(Extracted records)

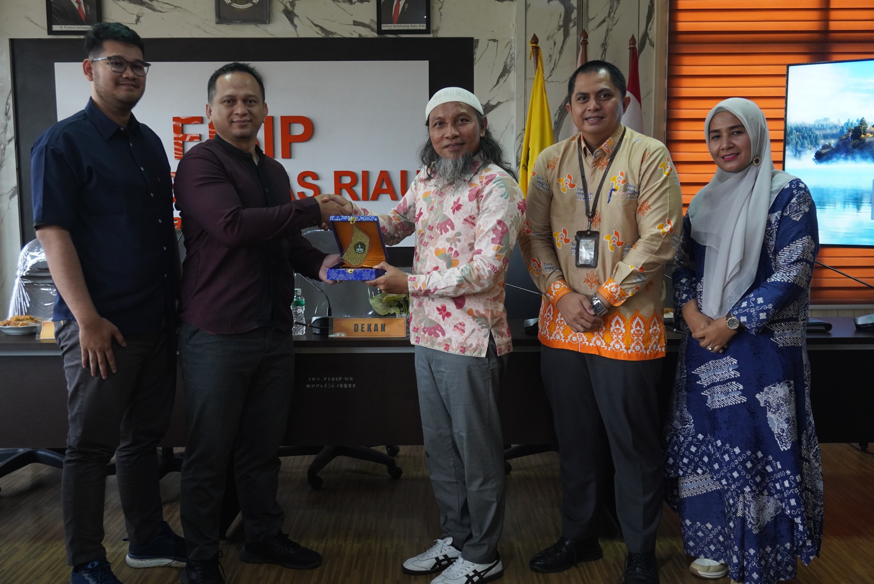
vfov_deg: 35.5
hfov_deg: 51.3
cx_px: 437
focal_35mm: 38
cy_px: 292
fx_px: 911
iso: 1250
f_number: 5.6
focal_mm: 25
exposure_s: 1/40
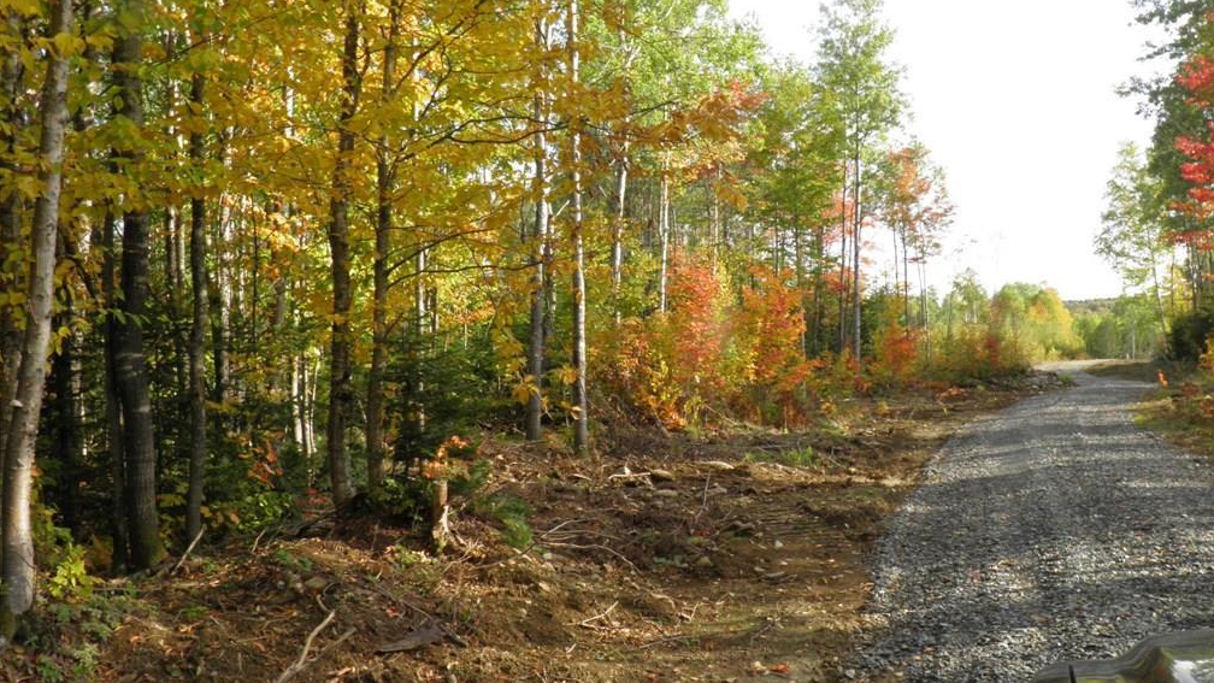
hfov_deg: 62.6
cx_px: 614
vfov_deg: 37.7
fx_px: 998
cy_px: 371
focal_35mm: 31
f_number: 5.7
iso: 50
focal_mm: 4.9
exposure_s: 1/60
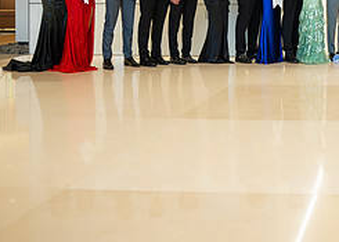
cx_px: 379
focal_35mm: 61
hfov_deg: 29.0
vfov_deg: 22.2
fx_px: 587
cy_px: -14
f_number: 2.8
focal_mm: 24
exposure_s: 1/250
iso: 1250
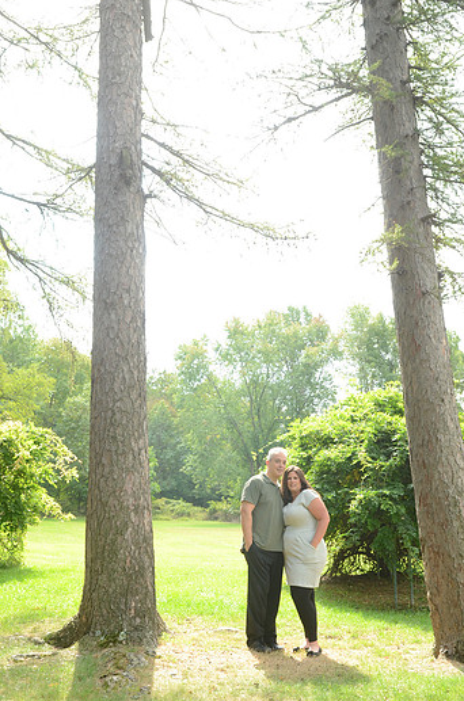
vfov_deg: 52.0
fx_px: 719
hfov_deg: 35.8
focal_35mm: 37
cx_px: 228
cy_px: 362
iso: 500
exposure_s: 1/250
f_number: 5.6
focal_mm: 22
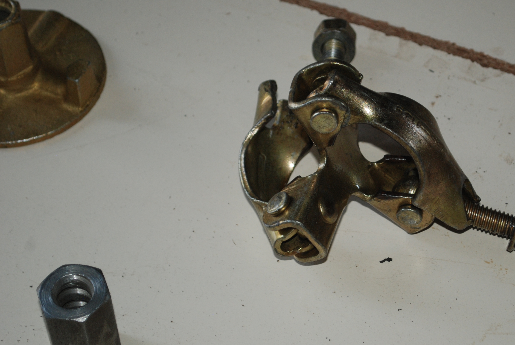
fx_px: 1571
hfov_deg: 18.6
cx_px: 338
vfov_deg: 12.5
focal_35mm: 110
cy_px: 154
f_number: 5.6
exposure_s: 1/60
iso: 400
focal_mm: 55
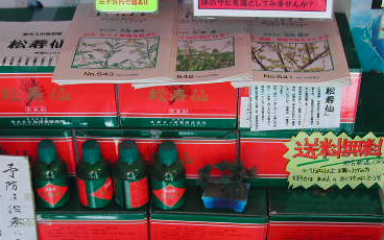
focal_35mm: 70
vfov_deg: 18.5
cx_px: 187
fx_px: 733
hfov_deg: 29.4
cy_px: 169
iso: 100
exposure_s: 1/75.1
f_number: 2.8
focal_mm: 8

Aim of the exercise.
With the pictures left out, output all the entries exactly.

Your solution.
vfov_deg: 35.5
hfov_deg: 51.3
cx_px: 437
focal_35mm: 38
cy_px: 292
fx_px: 911
iso: 1250
f_number: 5.6
focal_mm: 25
exposure_s: 1/40
hfov_deg: 62.6
cx_px: 614
vfov_deg: 37.7
fx_px: 998
cy_px: 371
focal_35mm: 31
f_number: 5.7
iso: 50
focal_mm: 4.9
exposure_s: 1/60
cx_px: 379
focal_35mm: 61
hfov_deg: 29.0
vfov_deg: 22.2
fx_px: 587
cy_px: -14
f_number: 2.8
focal_mm: 24
exposure_s: 1/250
iso: 1250
vfov_deg: 52.0
fx_px: 719
hfov_deg: 35.8
focal_35mm: 37
cx_px: 228
cy_px: 362
iso: 500
exposure_s: 1/250
f_number: 5.6
focal_mm: 22
fx_px: 1571
hfov_deg: 18.6
cx_px: 338
vfov_deg: 12.5
focal_35mm: 110
cy_px: 154
f_number: 5.6
exposure_s: 1/60
iso: 400
focal_mm: 55
focal_35mm: 70
vfov_deg: 18.5
cx_px: 187
fx_px: 733
hfov_deg: 29.4
cy_px: 169
iso: 100
exposure_s: 1/75.1
f_number: 2.8
focal_mm: 8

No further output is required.